Лицо Потапова вдруг стало серьезным. Он высоко поднял брови.
— Что за ересь такая?! Почему пессимизм?
Тобольцев, волнуясь, начал объяснять ему, какой переворот в его понятии о сцене внесла эта группа талантливых новаторов, создавших Художественный театр. Они дерзнули отвергнуть шаблоны, кристаллизовавшиеся и омертвевшие формы искусства; они сумели найти новые выражения в передаче чувств, новые способы воздействия на толпу, новую красоту… и властно воссоздать настроение, которым проникались, творя, Ибсен, Гауптман, Чехов, Метерлинк…[42]
— Исчезают монологи, герои и героини, вокруг которых, как на оси земля, вертелась пьеса старого типа… Исчезают Стародумы и резонеры[43], морализующие проповедники, являющиеся под конец пьесы объяснить публике то, чего она не сумела пережевать сама… Исчезает оркестр, скоро не будет суфлерской будки. Бесполезны кричащие эффекты… Всюду полутоны, недомолвки, коротенькие фразы… Загадки, брошенные, как у Ибсена, вскользь, усталым голосом. Театр сумеречных настроений… Да, это так! Получается, как в жизни, не условная красота рампы, а веяние тайны… Какая-то красивая печаль далекой грезы у камина, в осенний вечер… Или чувство, с каким ты смотришь на гаснущий закат… Ах, эти «Одинокие»! Эта идеальная пьеса будущего! Все, что она мне сказала… что подняла в моей душе! А «Ганнеле»? А «Потонувший Колокол»?[44] И ты хочешь, чтоб я не поклонился в ноги этим людям, которые дали мне новый мир наслаждений?!

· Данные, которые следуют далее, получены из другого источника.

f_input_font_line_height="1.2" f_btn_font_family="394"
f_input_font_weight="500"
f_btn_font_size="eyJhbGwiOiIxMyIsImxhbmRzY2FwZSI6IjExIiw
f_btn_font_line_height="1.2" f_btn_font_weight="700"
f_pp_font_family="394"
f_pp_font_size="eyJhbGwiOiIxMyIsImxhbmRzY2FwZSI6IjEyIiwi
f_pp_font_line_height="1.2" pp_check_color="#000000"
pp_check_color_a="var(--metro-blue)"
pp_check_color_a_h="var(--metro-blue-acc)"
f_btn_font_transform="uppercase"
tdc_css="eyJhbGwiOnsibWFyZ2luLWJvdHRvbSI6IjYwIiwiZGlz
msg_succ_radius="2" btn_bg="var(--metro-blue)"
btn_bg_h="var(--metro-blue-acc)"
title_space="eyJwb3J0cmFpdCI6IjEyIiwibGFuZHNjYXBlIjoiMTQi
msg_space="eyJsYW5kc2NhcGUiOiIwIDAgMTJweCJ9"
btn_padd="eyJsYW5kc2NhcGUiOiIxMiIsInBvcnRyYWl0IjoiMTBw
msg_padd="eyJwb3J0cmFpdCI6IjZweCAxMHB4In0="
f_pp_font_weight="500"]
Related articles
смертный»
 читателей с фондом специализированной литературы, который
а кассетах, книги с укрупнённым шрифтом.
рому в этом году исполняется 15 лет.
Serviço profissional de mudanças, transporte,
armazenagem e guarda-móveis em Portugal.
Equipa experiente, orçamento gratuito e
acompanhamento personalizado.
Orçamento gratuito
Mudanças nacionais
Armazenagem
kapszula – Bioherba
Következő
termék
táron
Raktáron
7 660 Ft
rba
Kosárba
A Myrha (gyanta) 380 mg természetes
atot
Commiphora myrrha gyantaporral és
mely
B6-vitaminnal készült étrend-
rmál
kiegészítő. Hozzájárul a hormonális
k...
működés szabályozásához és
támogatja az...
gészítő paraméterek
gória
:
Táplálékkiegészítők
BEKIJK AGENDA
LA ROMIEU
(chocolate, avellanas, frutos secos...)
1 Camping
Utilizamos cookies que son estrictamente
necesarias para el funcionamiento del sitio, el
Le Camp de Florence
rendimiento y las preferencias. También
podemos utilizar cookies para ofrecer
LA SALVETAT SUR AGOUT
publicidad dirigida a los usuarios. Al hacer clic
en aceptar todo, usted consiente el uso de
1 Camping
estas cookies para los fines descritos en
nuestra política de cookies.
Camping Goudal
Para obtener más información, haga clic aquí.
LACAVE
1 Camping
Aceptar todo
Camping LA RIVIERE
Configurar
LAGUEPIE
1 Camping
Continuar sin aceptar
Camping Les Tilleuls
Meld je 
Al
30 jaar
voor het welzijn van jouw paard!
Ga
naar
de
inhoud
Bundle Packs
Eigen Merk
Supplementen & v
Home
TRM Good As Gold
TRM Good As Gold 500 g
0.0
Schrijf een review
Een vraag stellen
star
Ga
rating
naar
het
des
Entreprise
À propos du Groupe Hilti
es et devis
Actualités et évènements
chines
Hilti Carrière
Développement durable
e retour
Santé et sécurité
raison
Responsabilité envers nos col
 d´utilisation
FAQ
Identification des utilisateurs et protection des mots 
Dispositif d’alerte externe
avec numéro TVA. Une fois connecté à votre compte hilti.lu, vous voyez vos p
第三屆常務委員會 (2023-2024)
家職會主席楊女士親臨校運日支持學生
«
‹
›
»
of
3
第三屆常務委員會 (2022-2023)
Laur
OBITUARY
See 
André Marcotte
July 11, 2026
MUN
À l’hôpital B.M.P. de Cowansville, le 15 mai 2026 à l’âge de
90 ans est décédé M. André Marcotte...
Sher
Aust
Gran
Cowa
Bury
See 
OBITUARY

— Ну и кланяйся! Никто тебе не мешает… Зачем меня-то волоком на поклон волочить? Но не забудь, что таких, как ты, завсегдатаев этого «Недоступного»…
— Общедоступного…[45]
— Врешь! «Недоступного», говорю, театра — много-много, тысяч двадцать по всей России. А народа, который о нем и слыхом-то не слыхал, сто с лишком миллионов!
Тобольцев схватился за голову и забегал по комнате.